Jakarta (ANTARA GORONTALO) - Investasi yang dilakukan sektor swasta merupakan
solusi yang layak untuk terus digenjot dalam rangka mengatasi
terbatasnya ruang fiskal yang disebabkan keterbatasan anggaran yang
dimiliki oleh pemerintah.
"Tantangannya adalah bagaimana pemerintah dapat mengakumulasikan
berbagai indikator untuk memacu pertumbuhan ekonomi lebih cepat.
Seperti, mendorong investasi swasta yang sejak 2013 mengalami
penurunan," kata Ekonom DBS Group Research, Gundy Cahyadi, Senin.
Menurut dia, upaya pemerintah melalui pembangunan infrastruktur
tampaknya sudah menuai hasil, antara lain dari pertumbuhan investasi
yang mencapai 7,1 persen pada kuartal III-2017, tertinggi sejak kuartal
I-2013. Diperkirakan investasi berkontribusi sebesar 35 persen terhadap
pertumbuhan PDB 2017.
Ia mengingatkan bahwa aturan perundangan mengatur pembatasan defisit
anggaran maksimal 3 persen dari PDB, sedangkan defisit pada 2018
diprediksi akan mencapai 2,6 persen pada 2018, atau lebih tinggi dari
perkiraan pemerintah sebesar 2,2 persen.
Berdasarkan kajian DBS, kenaikan defisit terutama didorong oleh
potensi penurunan penerimaan pajak, ketimbang kenaikan anggaran belanja.

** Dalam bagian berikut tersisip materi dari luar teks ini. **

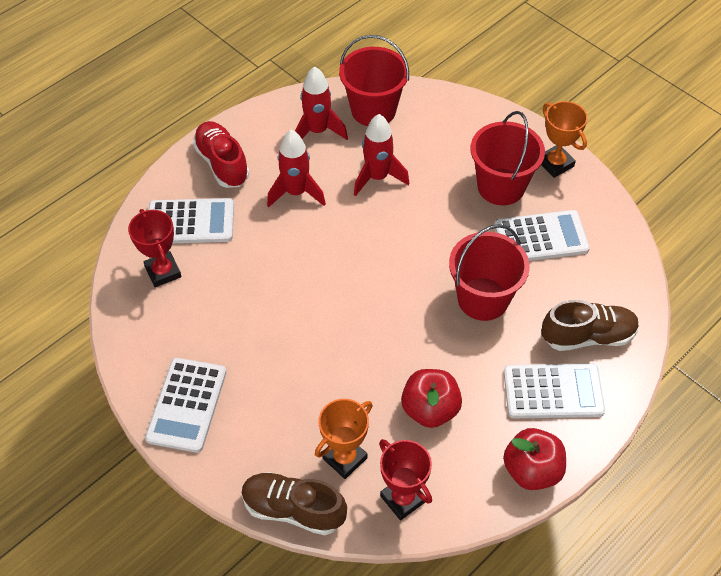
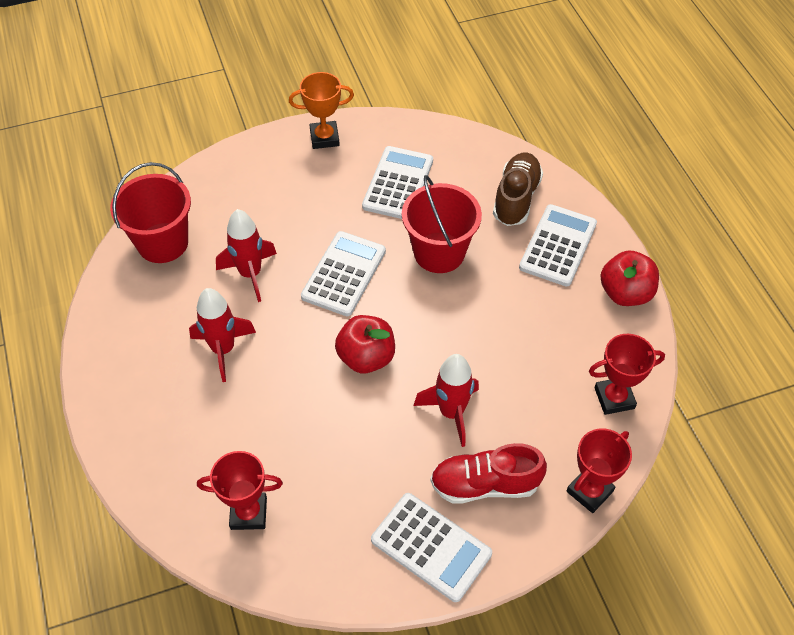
camera: 65 degrees left, 0 degrees up
(190, 222) = (198, 462): white calculator -> white calculator (344, 274)
(222, 163) = (137, 403): red shoe -> red shoe (485, 484)
(293, 509) = (589, 491): brown shoe -> red trophy
(318, 131) = (156, 300): red rocket -> red rocket (451, 412)
(344, 458) = (554, 428): orange trophy -> none
(430, 409) = (534, 340): red apple -> red apple (366, 357)
(501, 186) = (324, 186): red bucket -> none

Kendati demikian, lanjutnya, tren kenaikan harga minyak mentah dunia
akan meningkatkan pemasukan negara dari sektor migas. Hal tersebut
karena setiap kenaikan harga minyak sebesar 10 persen akan memberikan
tambahan anggaran Rp6,7 triliun dalam APBN.
Sebagaimana diwartakan, Pemerintah kembali menawarkan 13 proyek
infrastruktur melalui skema Pembiayaan Investasi Non Anggaran Pemerintah
(PINA) senilai Rp136,5 triliun.
"Betul. Fasilitasi pemerintah via PINA kali ini senilai Rp136,5
triliun, " kata CEO PINA, Ekoputro Adijayanto, menjawab pers usai
menghadiri Infrastructure Insight Forum 2017 di Jakarta, Rabu (22/11).

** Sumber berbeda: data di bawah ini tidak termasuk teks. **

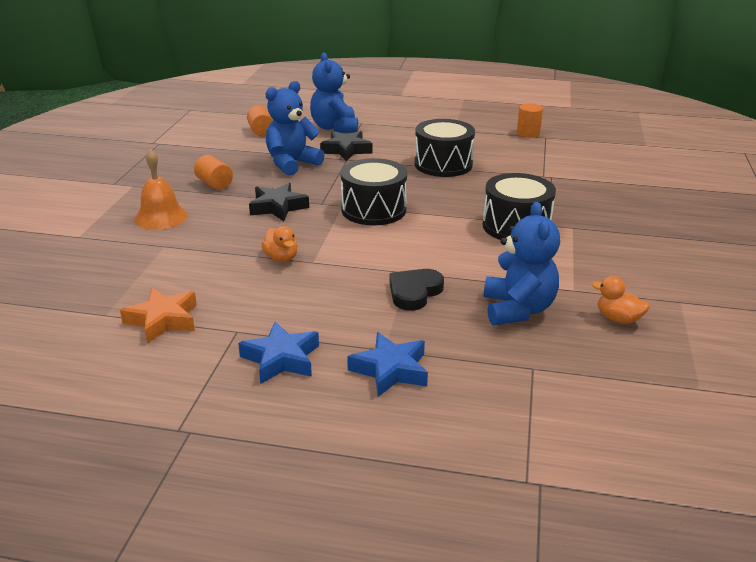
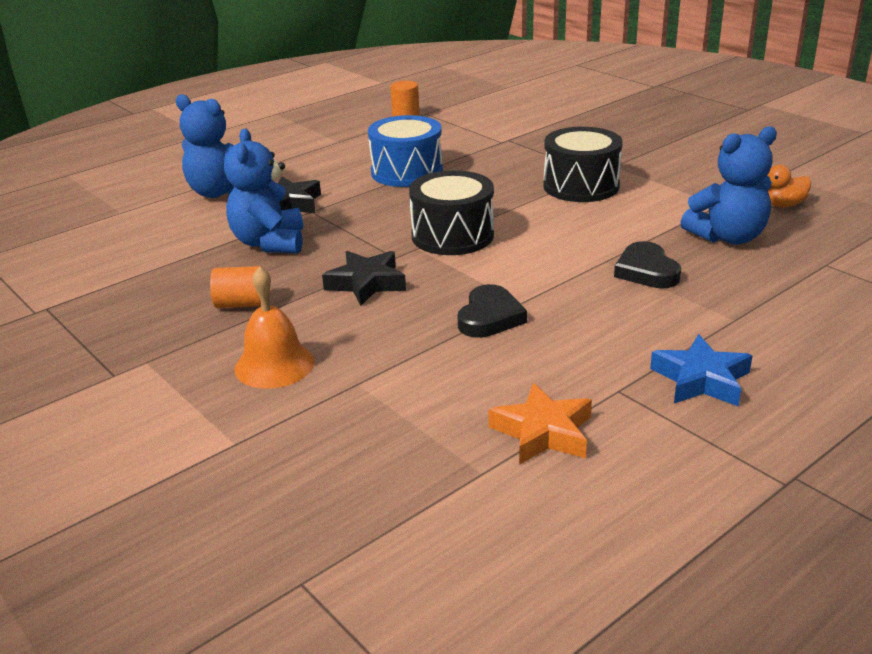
camera: 50 degrees left, 0 degrees up
(261, 131) = (146, 234): orange cylinder -> none
(281, 258) = (490, 317): orange duck -> black heart
(390, 370) = (774, 328): blue star -> none
(443, 164) = (407, 172): black drum -> blue drum
(517, 309) = (728, 237): blue teddy bear -> blue teddy bear turned 120 degrees clockwise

Menurut Ekoputro, melalui PINA, pemerintah mendorong agar pembiayaan
infrastruktur ke depan tidak hanya bersumber dari APBN, tetapi juga
dari pihak lain secara kreatif.
Sebelumnya, Otoritas Jasa Keuangan (OJK) mengusulkan kepada
Direktorat Jenderal Pajak untuk merelaksasi pajak beberapa instrumen
investasi di pasar modal dalam rangka mendukung pembangunan
infrastruktur sehingga diminati investor.

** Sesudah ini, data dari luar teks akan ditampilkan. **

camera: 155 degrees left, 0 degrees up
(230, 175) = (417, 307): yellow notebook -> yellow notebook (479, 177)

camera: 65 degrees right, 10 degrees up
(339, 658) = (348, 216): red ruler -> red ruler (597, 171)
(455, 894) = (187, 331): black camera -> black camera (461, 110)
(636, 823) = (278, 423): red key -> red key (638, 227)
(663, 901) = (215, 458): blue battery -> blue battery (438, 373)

"Dengan relaksasi perpajakan pada instrumen-instrumen pasar modal di
aset infrastruktur dapat berkembang lebih pesat, lebih kompetitif, dan
menarik minat investor baik asing maupun domestic," ujar Kepala
Eksekutif Pengawas Pasar Modal OJK, Hoesen di Jakarta, Jumat (17/11).
Ia menyampaikan produk pasar modal yang diusulkan relaksasi
perpajakannya yakni obligasi korporasi, reksa dana penyertaan terbatas
(RDPT), Dana investasi real estate (DIRE), efek beragun aset (EBA), dan
dana investasi infrastruktur (Dinfra).